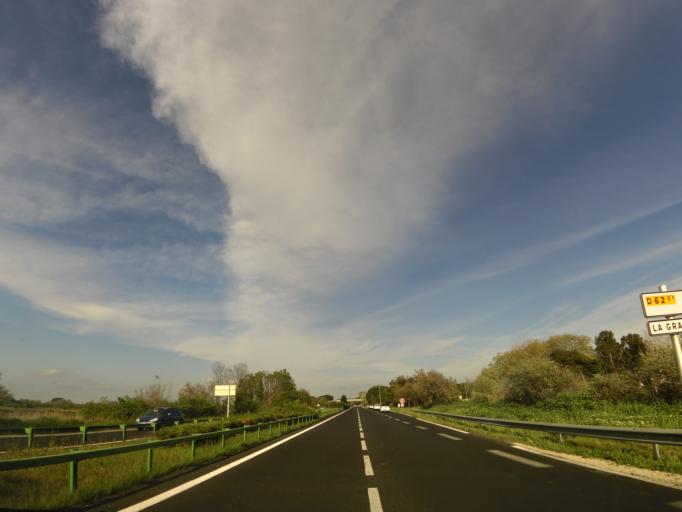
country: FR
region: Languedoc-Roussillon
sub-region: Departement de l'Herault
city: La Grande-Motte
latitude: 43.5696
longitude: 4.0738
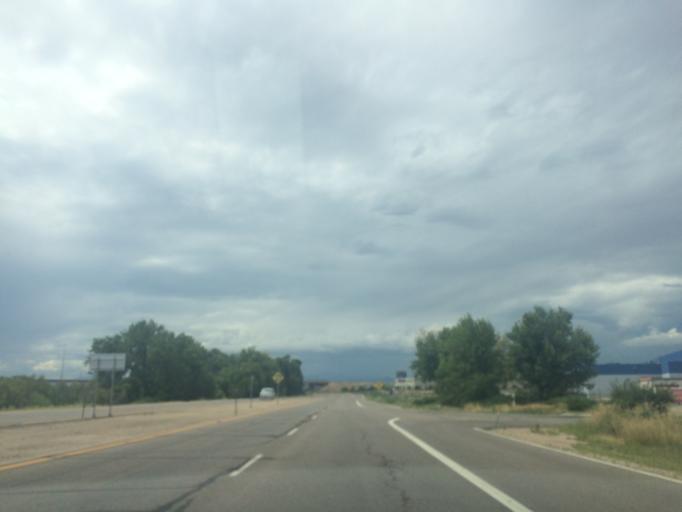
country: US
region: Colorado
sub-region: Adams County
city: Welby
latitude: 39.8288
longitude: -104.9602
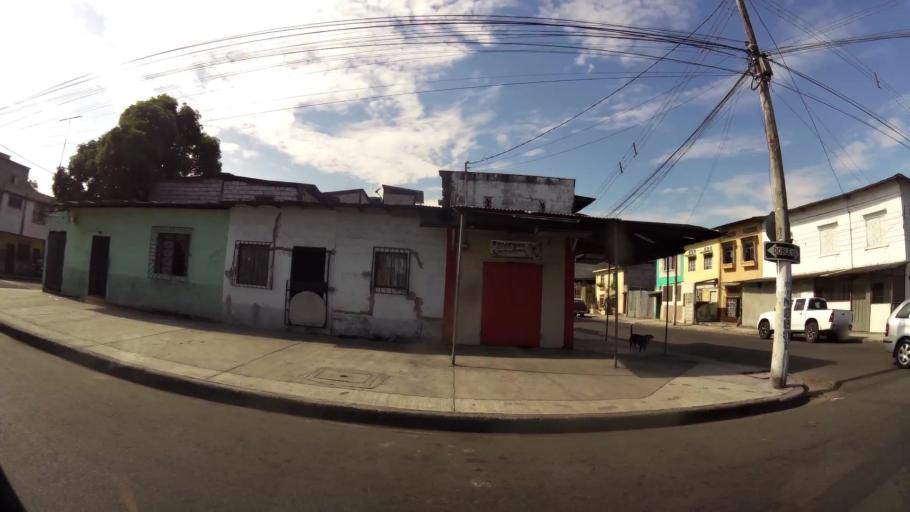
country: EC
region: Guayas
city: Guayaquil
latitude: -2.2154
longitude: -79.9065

##############################

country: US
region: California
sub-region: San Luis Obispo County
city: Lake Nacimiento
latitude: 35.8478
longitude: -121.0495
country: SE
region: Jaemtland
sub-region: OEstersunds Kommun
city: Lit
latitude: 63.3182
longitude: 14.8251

##############################

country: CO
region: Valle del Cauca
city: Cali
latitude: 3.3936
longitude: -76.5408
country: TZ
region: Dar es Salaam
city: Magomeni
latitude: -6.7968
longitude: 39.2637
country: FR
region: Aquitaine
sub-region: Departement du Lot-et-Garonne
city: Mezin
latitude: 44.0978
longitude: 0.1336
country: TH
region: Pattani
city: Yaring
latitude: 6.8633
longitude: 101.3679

##############################

§ Exercise
Retype the rows from the line containing "sub-region: Adams County" through the line containing "longitude: -79.9065", both included, keeping every character as it appears. Omit the pictures from your answer.

§ Expected answer
sub-region: Adams County
city: Welby
latitude: 39.8288
longitude: -104.9602
country: EC
region: Guayas
city: Guayaquil
latitude: -2.2154
longitude: -79.9065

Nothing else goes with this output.